--- Dataset content Enclosed Below ---
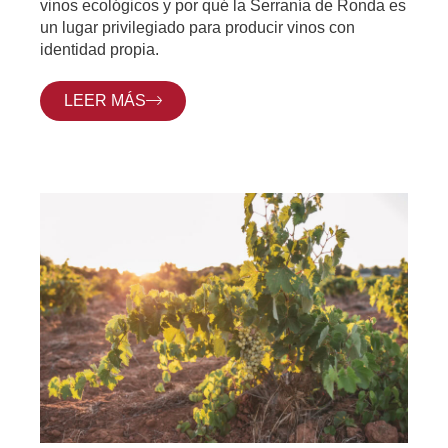
vinos ecológicos y por qué la Serranía de Ronda es
un lugar privilegiado para producir vinos con
identidad propia.
LEER MÁS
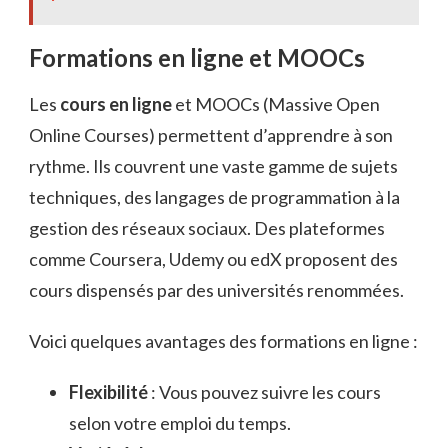
Formations en ligne et MOOCs
Les
cours en ligne
et MOOCs (Massive Open
Online Courses) permettent d’apprendre à son
rythme. Ils couvrent une vaste gamme de sujets
techniques, des langages de programmation à la
gestion des réseaux sociaux. Des plateformes
comme Coursera, Udemy ou edX proposent des
cours dispensés par des universités renommées.
Voici quelques avantages des formations en ligne :
Flexibilité
: Vous pouvez suivre les cours
selon votre emploi du temps.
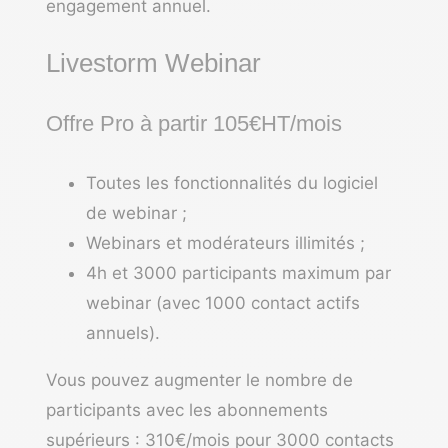
engagement annuel.
Livestorm Webinar
Offre Pro à partir 105€HT/mois
Toutes les fonctionnalités du logiciel
de webinar ;
Webinars et modérateurs illimités ;
4h et 3000 participants maximum par
webinar (avec 1000 contact actifs
annuels).
Vous pouvez augmenter le nombre de
participants avec les abonnements
supérieurs : 310€/mois pour 3000 contacts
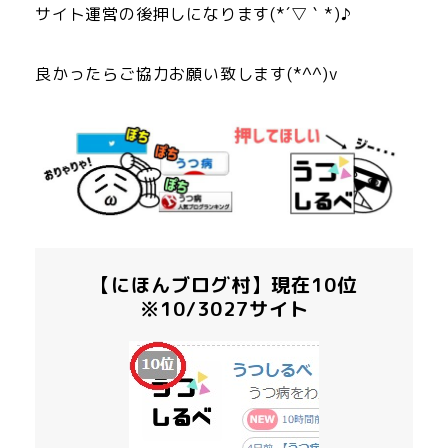
サイト運営の後押しになります(*´▽｀*)♪
良かったらご協力お願い致します(*^^)v
【にほんブログ村】現在10位
※10/3027サイト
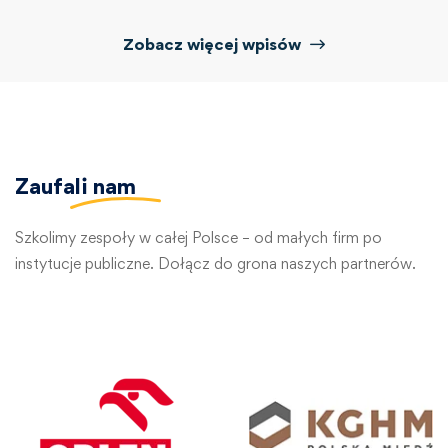
Zobacz więcej wpisów
Zaufali
nam
Szkolimy zespoły w całej Polsce – od małych firm po
instytucje publiczne. Dołącz do grona naszych partnerów.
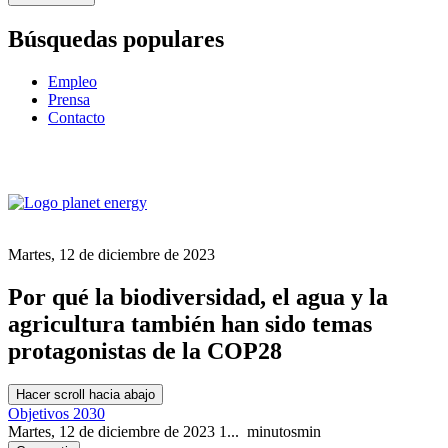
Búsquedas populares
Empleo
Prensa
Contacto
Martes, 12 de diciembre de 2023
Por qué la biodiversidad, el agua y la
agricultura también han sido temas
protagonistas de la COP28
Hacer scroll hacia abajo
Objetivos 2030
Martes, 12 de diciembre de 2023
1...
minutos
min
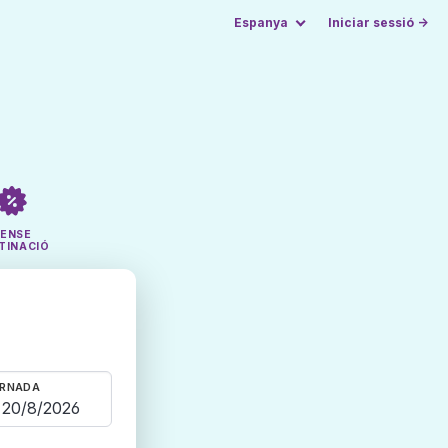
Espanya
Iniciar sessió →
SENSE
TINACIÓ
RNADA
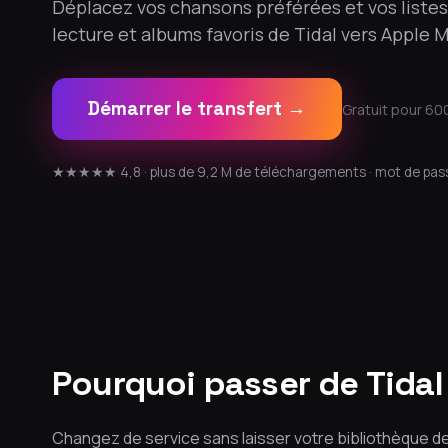
Déplacez vos chansons préférées et vos listes
lecture et albums favoris de Tidal vers Apple M
Démarrer le transfert →
Gratuit pour 60
★★★★★ 4,8 · plus de 9,2 M de téléchargements · mot de pas
Pourquoi passer de Tidal
Changez de service sans laisser votre bibliothèque d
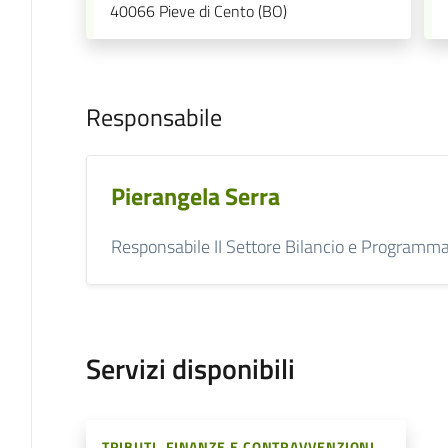
40066
Pieve di Cento (BO)
Responsabile
Pierangela Serra
Responsabile II Settore Bilancio e Programm
Servizi disponibili
TRIBUTI, FINANZE E CONTRAVVENZIONI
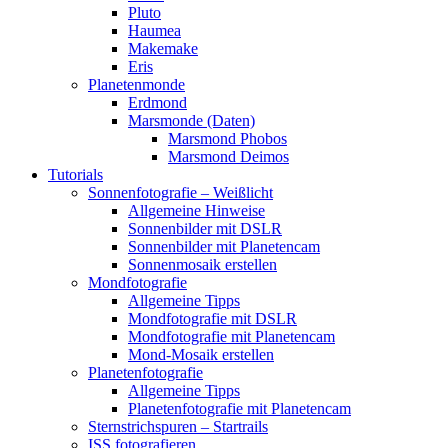
Pluto
Haumea
Makemake
Eris
Planetenmonde
Erdmond
Marsmonde (Daten)
Marsmond Phobos
Marsmond Deimos
Tutorials
Sonnenfotografie – Weißlicht
Allgemeine Hinweise
Sonnenbilder mit DSLR
Sonnenbilder mit Planetencam
Sonnenmosaik erstellen
Mondfotografie
Allgemeine Tipps
Mondfotografie mit DSLR
Mondfotografie mit Planetencam
Mond-Mosaik erstellen
Planetenfotografie
Allgemeine Tipps
Planetenfotografie mit Planetencam
Sternstrichspuren – Startrails
ISS fotografieren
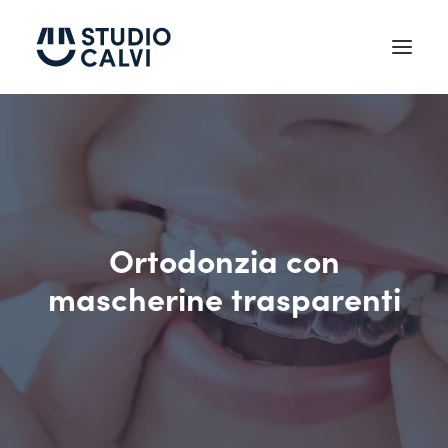
Chi siamo
Testimonianze
Trattamenti
Ortodonzia con
Tecnologie
mascherine trasparenti
News
Contatti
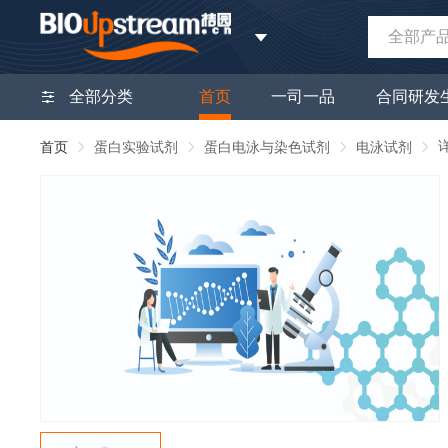
全部产
全部分类
首页
一司一品
合同研发
首页
蛋白实验试剂
蛋白电泳与染色试剂
电泳试剂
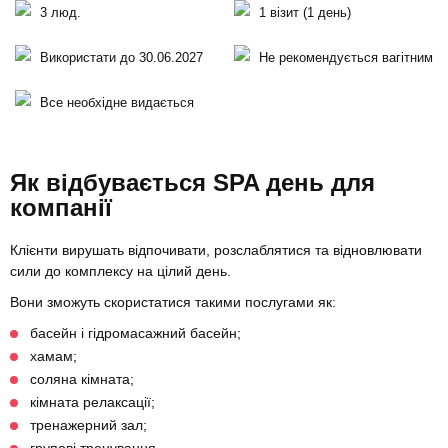
3 люд.
1 візит (1 день)
Використати до 30.06.2027
Не рекомендується вагітним
Все необхідне видається
Як відбувається SPA день для
компанії
Клієнти вирушать відпочивати, розслаблятися та відновлювати
сили до комплексу на цілий день.
Вони зможуть скористатися такими послугами як:
басейн і гідромасажний басейн;
хамам;
соляна кімната;
кімната релаксації;
тренажерний зал;
групові тренування.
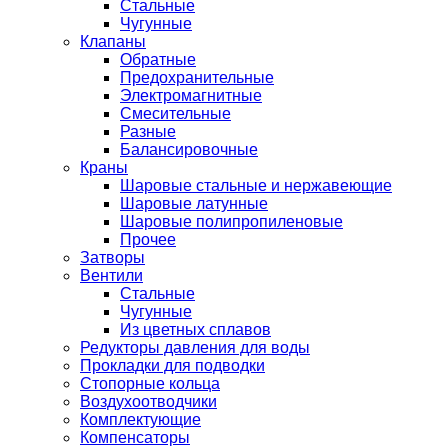
Стальные
Чугунные
Клапаны
Обратные
Предохранительные
Электромагнитные
Смесительные
Разные
Балансировочные
Краны
Шаровые стальные и нержавеющие
Шаровые латунные
Шаровые полипропиленовые
Прочее
Затворы
Вентили
Стальные
Чугунные
Из цветных сплавов
Редукторы давления для воды
Прокладки для подводки
Стопорные кольца
Воздухоотводчики
Комплектующие
Компенсаторы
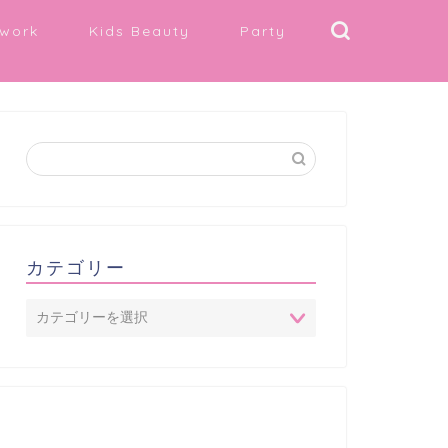
work
Kids Beauty
Party
カテゴリー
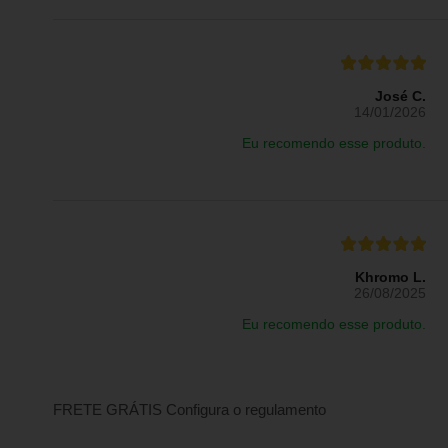
José C.
14/01/2026
Eu recomendo esse produto.
Khromo L.
26/08/2025
Eu recomendo esse produto.
FRETE GRÁTIS
Configura o regulamento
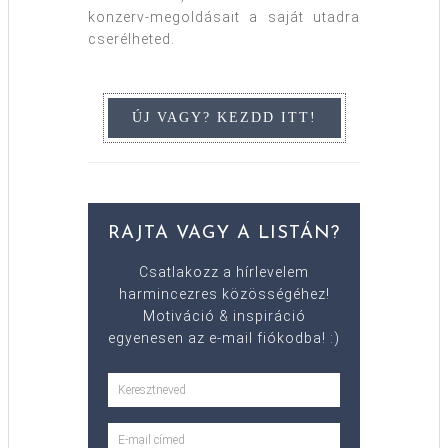
konzerv-megoldásait a saját utadra
cserélheted.
RAJTA VAGY A LISTÁN?
Csatlakozz a hírlevelem
harmincezres közösségéhez!
Motiváció & inspiráció
egyenesen az e-mail fiókodba! :)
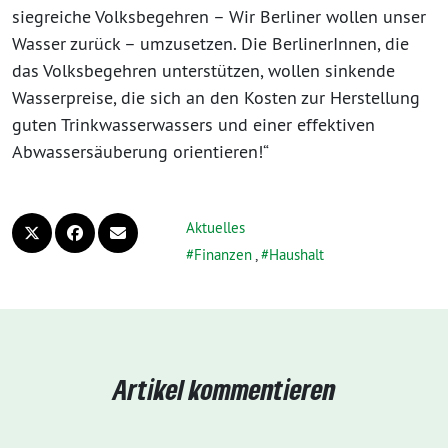
siegreiche Volksbegehren – Wir Berliner wollen unser
Wasser zurück – umzusetzen. Die BerlinerInnen, die
das Volksbegehren unterstützen, wollen sinkende
Wasserpreise, die sich an den Kosten zur Herstellung
guten Trinkwasserwassers und einer effektiven
Abwassersäuberung orientieren!“
Aktuelles
Finanzen
,
Haushalt
Artikel kommentieren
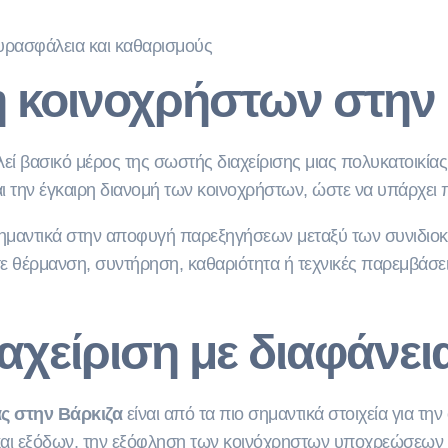
υρασφάλεια και καθαρισμούς
 κοινοχρήστων στην 
εί βασικό μέρος της σωστής διαχείρισης μιας πολυκατοικία
 την έγκαιρη διανομή των κοινοχρήστων, ώστε να υπάρχει πλ
μαντικά στην αποφυγή παρεξηγήσεων μεταξύ των συνιδιοκτη
σε θέρμανση, συντήρηση, καθαριότητα ή τεχνικές παρεμβάσε
αχείριση με διαφάνει
ας στην Βάρκιζα
είναι από τα πιο σημαντικά στοιχεία για την
αι εξόδων, την εξόφληση των κοινόχρηστων υποχρεώσεων και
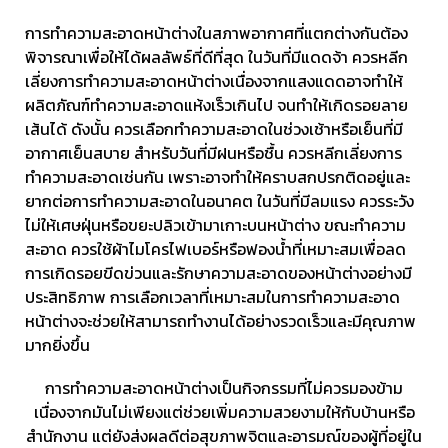
การทำความสะอาดหน้าต่างในสภาพอากาศที่แตกต่างกันต้อง
พิจารณาเพื่อให้ได้ผลลัพธ์ที่ดีที่สุด ในวันที่มีแดดจ้า ควรหลีก
เลี่ยงการทำความสะอาดหน้าต่างเนื่องจากแสงแดดอาจทำให้
ผลิตภัณฑ์ทำความสะอาดแห้งเร็วเกินไป จนทำให้เกิดรอยลาย
เส้นได้ ดังนั้น ควรเลือกทำความสะอาดในช่วงเช้าหรือเย็นที่มี
อากาศเย็นสบาย สำหรับวันที่มีฝนหรือชื้น ควรหลีกเลี่ยงการ
ทำความสะอาดเช่นกัน เพราะอาจทำให้คราบสกปรกติดอยู่และ
ยากต่อการทำความสะอาดในอนาคต ในวันที่มีลมแรง ควรระวัง
ไม่ให้เศษฝุ่นหรือขยะปลิวเข้ามาเกาะบนหน้าต่าง ขณะทำความ
สะอาด ควรใช้ผ้าไมโครไฟเบอร์หรือฟองน้ำที่เหมาะสมเพื่อลด
การเกิดรอยขีดข่วนและรักษาความสะอาดของหน้าต่างอย่างมี
ประสิทธิภาพ การเลือกเวลาที่เหมาะสมในการทำความสะอาด
หน้าต่างจะช่วยให้สามารถทำงานได้อย่างรวดเร็วและมีคุณภาพ
มากยิ่งขึ้น
การทำความสะอาดหน้าต่างเป็นกิจกรรมที่ไม่ควรมองข้าม
เนื่องจากมันไม่เพียงแต่ช่วยเพิ่มความสวยงามให้กับบ้านหรือ
สำนักงาน แต่ยังส่งผลดีต่อสุขภาพจิตและอารมณ์ของผู้ที่อยู่ใน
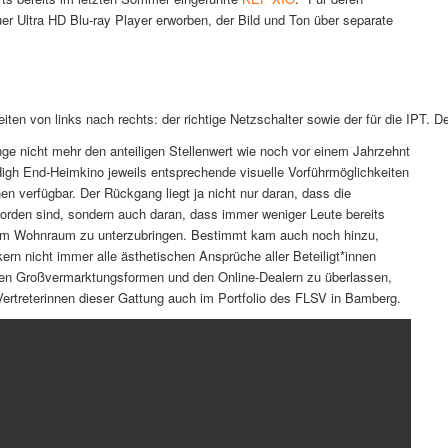
er Ultra HD Blu-ray Player erworben, der Bild und Ton über separate
ten von links nach rechts: der richtige Netzschalter sowie der für die IPT. D
e nicht mehr den anteiligen Stellenwert wie noch vor einem Jahrzehnt
High End-Heimkino jeweils entsprechende visuelle Vorführmöglichkeiten
n verfügbar. Der Rückgang liegt ja nicht nur daran, dass die
rden sind, sondern auch daran, dass immer weniger Leute bereits
hrem Wohnraum zu unterzubringen. Bestimmt kam auch noch hinzu,
rn nicht immer alle ästhetischen Ansprüche aller Beteiligt*innen
 den Großvermarktungsformen und den Online-Dealern zu überlassen,
Vertreterinnen dieser Gattung auch im Portfolio des FLSV in Bamberg.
--- End of Enclosed Dataset content ---
■ Problem to work on:
Copy every line of text in the listing above word for word, but leave the pictures out.

■ Reply:
vinos ecológicos y por qué la Serranía de Ronda es
un lugar privilegiado para producir vinos con
identidad propia.
LEER MÁS
Formations en ligne et MOOCs
Les
cours en ligne
et MOOCs (Massive Open
Online Courses) permettent d’apprendre à son
rythme. Ils couvrent une vaste gamme de sujets
techniques, des langages de programmation à la
gestion des réseaux sociaux. Des plateformes
comme Coursera, Udemy ou edX proposent des
cours dispensés par des universités renommées.
Voici quelques avantages des formations en ligne :
Flexibilité
: Vous pouvez suivre les cours
selon votre emploi du temps.
engagement annuel.
Livestorm Webinar
Offre Pro à partir 105€HT/mois
Toutes les fonctionnalités du logiciel
de webinar ;
Webinars et modérateurs illimités ;
4h et 3000 participants maximum par
webinar (avec 1000 contact actifs
annuels).
Vous pouvez augmenter le nombre de
participants avec les abonnements
supérieurs : 310€/mois pour 3000 contacts
サイト運営の後押しになります(*´▽｀*)♪
良かったらご協力お願い致します(*^^)v
【にほんブログ村】現在10位
※10/3027サイト
Zobacz więcej wpisów
Zaufali
nam
Szkolimy zespoły w całej Polsce – od małych firm po
instytucje publiczne. Dołącz do grona naszych partnerów.
Búsquedas populares
Empleo
Prensa
Contacto
Martes, 12 de diciembre de 2023
Por qué la biodiversidad, el agua y la
agricultura también han sido temas
protagonistas de la COP28
Hacer scroll hacia abajo
Objetivos 2030
Martes, 12 de diciembre de 2023
1...
minutos
min
Espanya
Iniciar sessió →
SENSE
TINACIÓ
RNADA
Déplacez vos chansons préférées et vos listes
lecture et albums favoris de Tidal vers Apple M
Démarrer le transfert →
Gratuit pour 60
★★★★★ 4,8 · plus de 9,2 M de téléchargements · mot de pas
Pourquoi passer de Tidal
Changez de service sans laisser votre bibliothèque d
40066
Pieve di Cento (BO)
Responsabile
Pierangela Serra
Responsabile II Settore Bilancio e Programm
Servizi disponibili
TRIBUTI, FINANZE E CONTRAVVENZIONI
Pluto
Haumea
Makemake
Eris
Planetenmonde
Erdmond
Marsmonde (Daten)
Marsmond Phobos
Marsmond Deimos
Tutorials
Sonnenfotografie – Weißlicht
Allgemeine Hinweise
Sonnenbilder mit DSLR
Sonnenbilder mit Planetencam
Sonnenmosaik erstellen
Mondfotografie
Allgemeine Tipps
Mondfotografie mit DSLR
Mondfotografie mit Planetencam
Mond-Mosaik erstellen
Planetenfotografie
Allgemeine Tipps
Planetenfotografie mit Planetencam
Sternstrichspuren – Startrails
ISS fotografieren
Chi siamo
Testimonianze
Trattamenti
Ortodonzia con
Tecnologie
mascherine trasparenti
News
Contatti
全部产
全部分类
首页
一司一品
合同研发
首页
蛋白实验试剂
蛋白电泳与染色试剂
电泳试剂
3 люд.
1 візит (1 день)
Використати до 30.06.2027
Не рекомендується вагітним
Все необхідне видається
Як відбувається SPA день для
компанії
Клієнти вирушать відпочивати, розслаблятися та відновлювати
сили до комплексу на цілий день.
Вони зможуть скористатися такими послугами як:
басейн і гідромасажний басейн;
хамам;
соляна кімната;
кімната релаксації;
тренажерний зал;
групові тренування.
Стальные
Чугунные
Клапаны
Обратные
Предохранительные
Электромагнитные
Смесительные
Разные
Балансировочные
Краны
Шаровые стальные и нержавеющие
Шаровые латунные
Шаровые полипропиленовые
Прочее
Затворы
Вентили
Стальные
Чугунные
Из цветных сплавов
Редукторы давления для воды
Прокладки для подводки
Стопорные кольца
Воздухоотводчики
Комплектующие
Компенсаторы
work
Kids Beauty
Party
カテゴリー
José C.
14/01/2026
Eu recomendo esse produto.
Khromo L.
26/08/2025
Eu recomendo esse produto.
FRETE GRÁTIS
Configura o regulamento
konzerv-megoldásait a saját utadra
cserélheted.
RAJTA VAGY A LISTÁN?
Csatlakozz a hírlevelem
harmincezres közösségéhez!
Motiváció & inspiráció
egyenesen az e-mail fiókodba! :)
siegreiche Volksbegehren – Wir Berliner wollen unser
Wasser zurück – umzusetzen. Die BerlinerInnen, die
das Volksbegehren unterstützen, wollen sinkende
Wasserpreise, die sich an den Kosten zur Herstellung
guten Trinkwasserwassers und einer effektiven
Abwassersäuberung orientieren!“
Aktuelles
Finanzen
,
Haushalt
Artikel kommentieren
υρασφάλεια και καθαρισμούς
 κοινοχρήστων στην 
εί βασικό μέρος της σωστής διαχείρισης μιας πολυκατοικία
 την έγκαιρη διανομή των κοινοχρήστων, ώστε να υπάρχει πλ
μαντικά στην αποφυγή παρεξηγήσεων μεταξύ των συνιδιοκτη
σε θέρμανση, συντήρηση, καθαριότητα ή τεχνικές παρεμβάσε
αχείριση με διαφάνει
ας στην Βάρκιζα
είναι από τα πιο σημαντικά στοιχεία για την
αι εξόδων, την εξόφληση των κοινόχρηστων υποχρεώσεων και
การทำความสะอาดหน้าต่างในสภาพอากาศที่แตกต่างกันต้อง
พิจารณาเพื่อให้ได้ผลลัพธ์ที่ดีที่สุด ในวันที่มีแดดจ้า ควรหลีก
เลี่ยงการทำความสะอาดหน้าต่างเนื่องจากแสงแดดอาจทำให้
ผลิตภัณฑ์ทำความสะอาดแห้งเร็วเกินไป จนทำให้เกิดรอยลาย
เส้นได้ ดังนั้น ควรเลือกทำความสะอาดในช่วงเช้าหรือเย็นที่มี
อากาศเย็นสบาย สำหรับวันที่มีฝนหรือชื้น ควรหลีกเลี่ยงการ
ทำความสะอาดเช่นกัน เพราะอาจทำให้คราบสกปรกติดอยู่และ
ยากต่อการทำความสะอาดในอนาคต ในวันที่มีลมแรง ควรระวัง
ไม่ให้เศษฝุ่นหรือขยะปลิวเข้ามาเกาะบนหน้าต่าง ขณะทำความ
สะอาด ควรใช้ผ้าไมโครไฟเบอร์หรือฟองน้ำที่เหมาะสมเพื่อลด
การเกิดรอยขีดข่วนและรักษาความสะอาดของหน้าต่างอย่างมี
ประสิทธิภาพ การเลือกเวลาที่เหมาะสมในการทำความสะอาด
หน้าต่างจะช่วยให้สามารถทำงานได้อย่างรวดเร็วและมีคุณภาพ
มากยิ่งขึ้น
การทำความสะอาดหน้าต่างเป็นกิจกรรมที่ไม่ควรมองข้าม
เนื่องจากมันไม่เพียงแต่ช่วยเพิ่มความสวยงามให้กับบ้านหรือ
สำนักงาน แต่ยังส่งผลดีต่อสุขภาพจิตและอารมณ์ของผู้ที่อยู่ใน
er Ultra HD Blu-ray Player erworben, der Bild und Ton über separate
ten von links nach rechts: der richtige Netzschalter sowie der für die IPT. D
e nicht mehr den anteiligen Stellenwert wie noch vor einem Jahrzehnt
High End-Heimkino jeweils entsprechende visuelle Vorführmöglichkeiten
n verfügbar. Der Rückgang liegt ja nicht nur daran, dass die
rden sind, sondern auch daran, dass immer weniger Leute bereits
hrem Wohnraum zu unterzubringen. Bestimmt kam auch noch hinzu,
rn nicht immer alle ästhetischen Ansprüche aller Beteiligt*innen
 den Großvermarktungsformen und den Online-Dealern zu überlassen,
Vertreterinnen dieser Gattung auch im Portfolio des FLSV in Bamberg.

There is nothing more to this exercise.